The next big problem was that we could not open files directly from the host. To circumvent this restriction, I wrote a small .NET Application for the host that registers itself as the default application for AmiPros file format .sam
. Every time we start the helper application by double-clicking a file, it converts the host file path to the hopefully correct file path on the guest's network drive we set up earlier and then uses the VMware Workstation Unity cli
to start the VM and start AmiPro afterward with the file path on the guest as an argument.
It works but we even prefer using a second computer to this solution.
- Upgrade AmiPro to the first 32-bit Version for Win95 (Lotus WordPro)
The first 32-bit version reads .sam
files without problems but has some serious graphic bugs and printer problems. It also changed the user interface, especially the interaction with tables and calculations.
- DosBox
AmiPro requires Windows 3.1 to run inside DosBox. It works but we encountered some graphic glitches, printers do not work and file sharing between DosBox and host is also a problem.
- wine (linux / cygwin)
We tried running it via wine on Linux and on Windows. AmiPro is not usable due to graphic glitches, lags and sudden crashes. We did not test the printing capabilities.
- Windows95 App
Someone made a fully functional cross-platform Windows95 Electron App (GitHub) written in JavaScript.
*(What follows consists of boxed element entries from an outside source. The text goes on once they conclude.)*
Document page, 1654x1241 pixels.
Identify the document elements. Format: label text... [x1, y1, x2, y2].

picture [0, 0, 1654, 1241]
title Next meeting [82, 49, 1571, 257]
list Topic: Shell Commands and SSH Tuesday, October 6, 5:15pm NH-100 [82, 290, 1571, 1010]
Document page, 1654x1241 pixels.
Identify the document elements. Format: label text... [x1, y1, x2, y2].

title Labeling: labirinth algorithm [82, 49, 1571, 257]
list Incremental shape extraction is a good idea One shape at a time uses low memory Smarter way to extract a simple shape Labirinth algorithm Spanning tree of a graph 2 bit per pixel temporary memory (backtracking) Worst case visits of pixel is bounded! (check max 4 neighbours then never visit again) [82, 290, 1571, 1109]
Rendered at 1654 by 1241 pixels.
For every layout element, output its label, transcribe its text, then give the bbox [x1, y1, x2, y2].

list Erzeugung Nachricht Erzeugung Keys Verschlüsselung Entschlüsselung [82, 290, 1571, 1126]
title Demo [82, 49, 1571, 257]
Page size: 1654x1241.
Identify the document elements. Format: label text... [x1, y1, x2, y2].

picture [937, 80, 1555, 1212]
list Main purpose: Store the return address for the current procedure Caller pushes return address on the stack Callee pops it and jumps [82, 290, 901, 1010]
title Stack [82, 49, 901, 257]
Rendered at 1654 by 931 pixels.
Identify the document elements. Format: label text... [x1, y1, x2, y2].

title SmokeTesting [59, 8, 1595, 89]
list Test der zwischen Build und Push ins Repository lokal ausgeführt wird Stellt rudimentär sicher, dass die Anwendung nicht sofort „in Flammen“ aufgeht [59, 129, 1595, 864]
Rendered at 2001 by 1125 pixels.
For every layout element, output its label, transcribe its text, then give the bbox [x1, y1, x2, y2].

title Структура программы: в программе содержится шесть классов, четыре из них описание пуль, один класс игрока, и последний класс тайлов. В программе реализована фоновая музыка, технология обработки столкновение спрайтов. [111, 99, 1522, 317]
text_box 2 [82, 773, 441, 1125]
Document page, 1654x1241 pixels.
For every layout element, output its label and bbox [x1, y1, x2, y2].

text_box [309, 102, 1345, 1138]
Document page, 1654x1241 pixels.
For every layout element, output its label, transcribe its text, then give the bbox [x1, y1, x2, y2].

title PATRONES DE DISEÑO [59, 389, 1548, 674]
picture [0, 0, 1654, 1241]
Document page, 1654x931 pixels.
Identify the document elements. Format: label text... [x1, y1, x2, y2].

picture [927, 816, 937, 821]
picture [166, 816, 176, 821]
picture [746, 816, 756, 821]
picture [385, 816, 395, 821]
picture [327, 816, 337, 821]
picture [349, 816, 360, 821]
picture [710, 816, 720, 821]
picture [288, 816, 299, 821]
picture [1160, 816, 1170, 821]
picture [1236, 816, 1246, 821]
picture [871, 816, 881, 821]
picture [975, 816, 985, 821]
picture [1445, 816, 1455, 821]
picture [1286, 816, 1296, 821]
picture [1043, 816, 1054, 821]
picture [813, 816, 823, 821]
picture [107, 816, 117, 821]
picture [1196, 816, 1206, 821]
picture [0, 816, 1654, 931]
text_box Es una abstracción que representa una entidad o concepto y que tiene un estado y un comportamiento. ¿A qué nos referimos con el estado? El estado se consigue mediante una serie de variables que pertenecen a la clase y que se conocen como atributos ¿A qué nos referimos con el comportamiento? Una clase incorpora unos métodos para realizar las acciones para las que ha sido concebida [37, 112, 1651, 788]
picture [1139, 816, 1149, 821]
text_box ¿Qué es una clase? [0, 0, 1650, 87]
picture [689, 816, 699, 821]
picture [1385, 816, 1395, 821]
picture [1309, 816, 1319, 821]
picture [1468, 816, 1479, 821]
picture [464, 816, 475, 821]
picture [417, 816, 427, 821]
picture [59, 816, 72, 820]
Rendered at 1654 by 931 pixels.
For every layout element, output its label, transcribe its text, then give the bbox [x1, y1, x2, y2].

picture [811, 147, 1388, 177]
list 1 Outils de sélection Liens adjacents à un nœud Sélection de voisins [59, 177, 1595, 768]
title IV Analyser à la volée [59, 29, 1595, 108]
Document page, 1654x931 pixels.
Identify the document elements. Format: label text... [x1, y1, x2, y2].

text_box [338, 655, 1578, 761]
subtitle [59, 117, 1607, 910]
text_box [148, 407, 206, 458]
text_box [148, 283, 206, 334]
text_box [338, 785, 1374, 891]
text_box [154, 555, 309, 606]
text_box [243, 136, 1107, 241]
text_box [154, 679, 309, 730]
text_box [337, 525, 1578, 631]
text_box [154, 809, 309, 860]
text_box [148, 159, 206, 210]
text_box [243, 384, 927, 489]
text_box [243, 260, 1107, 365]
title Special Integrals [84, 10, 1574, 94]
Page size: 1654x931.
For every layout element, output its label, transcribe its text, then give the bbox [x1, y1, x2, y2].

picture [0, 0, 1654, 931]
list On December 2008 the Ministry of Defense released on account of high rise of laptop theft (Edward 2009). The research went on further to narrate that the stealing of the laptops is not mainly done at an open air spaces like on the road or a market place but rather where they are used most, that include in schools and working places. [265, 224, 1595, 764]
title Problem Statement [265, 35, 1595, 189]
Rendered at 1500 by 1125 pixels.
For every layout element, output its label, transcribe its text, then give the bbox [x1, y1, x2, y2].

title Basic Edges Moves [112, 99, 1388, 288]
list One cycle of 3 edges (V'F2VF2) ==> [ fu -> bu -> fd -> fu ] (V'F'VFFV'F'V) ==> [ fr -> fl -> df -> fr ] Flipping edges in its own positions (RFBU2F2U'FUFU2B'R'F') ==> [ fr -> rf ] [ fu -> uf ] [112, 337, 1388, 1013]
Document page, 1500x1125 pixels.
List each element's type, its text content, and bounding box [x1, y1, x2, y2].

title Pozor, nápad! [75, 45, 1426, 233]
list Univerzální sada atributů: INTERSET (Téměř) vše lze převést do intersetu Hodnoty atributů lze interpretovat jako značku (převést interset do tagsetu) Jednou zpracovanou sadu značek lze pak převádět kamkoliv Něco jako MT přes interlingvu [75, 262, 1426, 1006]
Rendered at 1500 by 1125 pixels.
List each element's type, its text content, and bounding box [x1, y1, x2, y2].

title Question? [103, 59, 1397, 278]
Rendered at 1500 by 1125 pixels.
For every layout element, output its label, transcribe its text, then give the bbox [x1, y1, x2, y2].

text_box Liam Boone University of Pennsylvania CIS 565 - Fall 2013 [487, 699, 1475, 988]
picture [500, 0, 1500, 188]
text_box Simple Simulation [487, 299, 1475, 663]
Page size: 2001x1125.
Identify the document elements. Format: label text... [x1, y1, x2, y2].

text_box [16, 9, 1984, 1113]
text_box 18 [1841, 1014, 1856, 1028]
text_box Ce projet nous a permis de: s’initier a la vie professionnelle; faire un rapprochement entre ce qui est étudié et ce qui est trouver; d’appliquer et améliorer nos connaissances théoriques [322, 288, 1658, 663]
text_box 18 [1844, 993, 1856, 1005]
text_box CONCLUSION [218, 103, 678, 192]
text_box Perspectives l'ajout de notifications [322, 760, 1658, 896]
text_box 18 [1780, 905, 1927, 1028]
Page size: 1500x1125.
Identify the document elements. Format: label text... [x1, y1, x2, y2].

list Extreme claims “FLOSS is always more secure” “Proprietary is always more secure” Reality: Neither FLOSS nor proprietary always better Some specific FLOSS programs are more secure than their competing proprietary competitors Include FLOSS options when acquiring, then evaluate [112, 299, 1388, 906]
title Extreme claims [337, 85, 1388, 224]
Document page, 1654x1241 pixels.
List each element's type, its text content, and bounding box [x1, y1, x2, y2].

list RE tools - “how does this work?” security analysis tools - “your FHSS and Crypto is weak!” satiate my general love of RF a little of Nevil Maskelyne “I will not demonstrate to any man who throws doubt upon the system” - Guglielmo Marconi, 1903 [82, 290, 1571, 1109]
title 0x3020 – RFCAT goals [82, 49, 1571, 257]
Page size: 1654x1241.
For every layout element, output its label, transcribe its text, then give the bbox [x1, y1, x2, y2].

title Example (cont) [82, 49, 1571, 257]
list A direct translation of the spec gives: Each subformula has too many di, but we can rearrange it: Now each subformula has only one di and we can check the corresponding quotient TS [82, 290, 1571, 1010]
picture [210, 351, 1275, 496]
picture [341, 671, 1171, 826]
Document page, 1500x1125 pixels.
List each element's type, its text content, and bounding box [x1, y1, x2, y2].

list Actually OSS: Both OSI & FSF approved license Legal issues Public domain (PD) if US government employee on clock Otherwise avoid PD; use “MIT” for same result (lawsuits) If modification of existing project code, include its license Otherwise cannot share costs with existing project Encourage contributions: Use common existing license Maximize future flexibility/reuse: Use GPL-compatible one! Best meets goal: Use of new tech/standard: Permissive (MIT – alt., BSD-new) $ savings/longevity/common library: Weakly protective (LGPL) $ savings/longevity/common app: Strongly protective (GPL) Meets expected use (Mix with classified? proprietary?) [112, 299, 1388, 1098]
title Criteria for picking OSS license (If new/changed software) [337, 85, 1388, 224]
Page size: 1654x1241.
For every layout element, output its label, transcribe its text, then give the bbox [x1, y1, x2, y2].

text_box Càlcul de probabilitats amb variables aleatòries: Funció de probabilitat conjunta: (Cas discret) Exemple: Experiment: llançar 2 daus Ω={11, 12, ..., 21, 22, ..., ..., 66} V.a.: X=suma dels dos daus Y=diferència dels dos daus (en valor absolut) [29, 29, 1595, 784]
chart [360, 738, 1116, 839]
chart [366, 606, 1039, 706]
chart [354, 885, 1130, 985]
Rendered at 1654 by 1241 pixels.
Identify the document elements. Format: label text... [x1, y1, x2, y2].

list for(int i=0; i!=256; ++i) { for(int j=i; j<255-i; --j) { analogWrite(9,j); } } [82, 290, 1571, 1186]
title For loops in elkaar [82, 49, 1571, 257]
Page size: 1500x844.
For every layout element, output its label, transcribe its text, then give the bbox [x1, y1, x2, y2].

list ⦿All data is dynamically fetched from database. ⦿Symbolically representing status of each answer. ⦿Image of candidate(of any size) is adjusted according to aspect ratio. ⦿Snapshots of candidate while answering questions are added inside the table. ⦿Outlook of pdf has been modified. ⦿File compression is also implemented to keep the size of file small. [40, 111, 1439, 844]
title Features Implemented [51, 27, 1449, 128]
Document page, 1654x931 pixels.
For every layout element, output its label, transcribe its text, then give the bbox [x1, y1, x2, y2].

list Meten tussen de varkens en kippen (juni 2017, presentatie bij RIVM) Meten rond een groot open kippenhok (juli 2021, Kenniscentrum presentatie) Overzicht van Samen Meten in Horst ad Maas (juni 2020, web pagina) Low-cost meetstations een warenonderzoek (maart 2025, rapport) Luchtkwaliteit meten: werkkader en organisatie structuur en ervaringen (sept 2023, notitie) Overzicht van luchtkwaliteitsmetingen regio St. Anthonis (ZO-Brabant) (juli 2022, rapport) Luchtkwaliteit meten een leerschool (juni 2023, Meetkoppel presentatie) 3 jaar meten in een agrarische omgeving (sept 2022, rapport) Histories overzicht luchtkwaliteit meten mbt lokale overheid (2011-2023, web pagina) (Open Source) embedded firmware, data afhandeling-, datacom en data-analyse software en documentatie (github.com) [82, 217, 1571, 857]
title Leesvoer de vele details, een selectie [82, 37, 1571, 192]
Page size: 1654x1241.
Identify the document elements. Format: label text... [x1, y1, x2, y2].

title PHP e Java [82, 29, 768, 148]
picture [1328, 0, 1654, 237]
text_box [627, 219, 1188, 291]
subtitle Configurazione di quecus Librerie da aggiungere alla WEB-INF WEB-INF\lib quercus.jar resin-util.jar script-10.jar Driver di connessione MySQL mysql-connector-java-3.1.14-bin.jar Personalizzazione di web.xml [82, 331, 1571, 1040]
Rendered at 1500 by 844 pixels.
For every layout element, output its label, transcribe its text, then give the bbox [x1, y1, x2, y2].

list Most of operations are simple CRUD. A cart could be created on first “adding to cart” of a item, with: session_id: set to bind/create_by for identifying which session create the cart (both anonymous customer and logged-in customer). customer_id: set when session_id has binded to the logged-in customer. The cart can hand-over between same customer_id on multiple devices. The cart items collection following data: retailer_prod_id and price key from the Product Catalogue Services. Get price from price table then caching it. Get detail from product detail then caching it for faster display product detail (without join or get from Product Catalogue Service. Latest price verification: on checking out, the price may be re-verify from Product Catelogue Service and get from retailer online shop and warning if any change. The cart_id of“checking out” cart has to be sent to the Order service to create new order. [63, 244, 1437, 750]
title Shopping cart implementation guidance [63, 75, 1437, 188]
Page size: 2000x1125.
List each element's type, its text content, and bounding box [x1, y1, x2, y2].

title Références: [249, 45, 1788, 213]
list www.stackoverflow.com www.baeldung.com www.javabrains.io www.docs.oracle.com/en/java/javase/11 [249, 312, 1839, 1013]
However, file sharing between host/guest as well as printing do not work.
- otvdm / winevdm (GitHub)
Recent approach. And ... it works! 🥳
Best solution yet: otvdm/winevdm (GitHub)
Otvdm is a tool/wrapper based on wine to allow 16-bit apps to run on 64-bit Windows. On paper, this is exactly what we need. And in fact, it works great if you set it up correctly.
I could not get it to run with the latest stable version (0.7.0 at time of writing). Fortunately, the master is so far ahead (in terms of commits and applied bugfixes) that the latest nightly build somewhat worked.
By somewhat I mean that there are several problems during the setup process. The installer for 3.1 does not work at all. Winevdm just outputs error messages regarding memory allocation. Luckily, the installer for 3.0 runs without a problem.
AmiPro 3.0 now just runs fine. Even printers work!
Run updates or newer versions like AmiPro 3.1
If you want to install an update or use AmiPro 3.1, I recommend that you install the desired version of AmiPro inside a 32-Bit Windows XP (either VM or old PC) or better a Windows 98/95/DosBox (3.11) and copy the install folder (C:\AMIPRO
) over to your computer.
But there is one gotcha.
AmiPro creates some of its configuration files like AMIPRO.INI
outside the install dir and inside %WINDIR%
. The author of winevdm knows about this and gives the following hint:
Some Win16 programs try to save their settings in %WINDIR%<filename>.ini
In recent Windows, it is not allowed to save to %WINDIR%, so it redirects.
If you installed winevdm under C:\ovtdm - which I strongly recommend - then the %WINDIR%
location is C:\ovtdm\WINDOWS
instead of C:\WINDOWS
.
To get your installer working you have to copy every file starting with AMI as well as the file lotus.ini
from C:\WINDOWS
and the files starting with LOLD from C:\WINDOWS\SYSTEM
on your temporary install machine to C:\ovtdm\WINDOWS
respectively C:\ovtdm\WINDOWS\SYSTEM
on your computer.
Compile it for 64-bit Windows – Source Code needed
We are stuck right now but otvdm looks very promising as it works nearly flawless after circumventing the install process.
The next way to tackle the problem requires the source code. If it is somehow possible to get the abandoned source code of Lotus AmiPro 3.x I could update/rewrite the system calls and compile it for 32-bit/64-bit Windows and make a patch for existing setups.
I already contacted IBM on this behalf. Actually, the support was really helpful and my ticket escalated quickly. I got calls from IBMs Senior Manager, Security Expert Labs, DACH as well as the Director at Product Management of HCL Technologies Germany who pointed me in the right direction with the Windows95 App which eventually led to my research regarding otvdm/winevdm.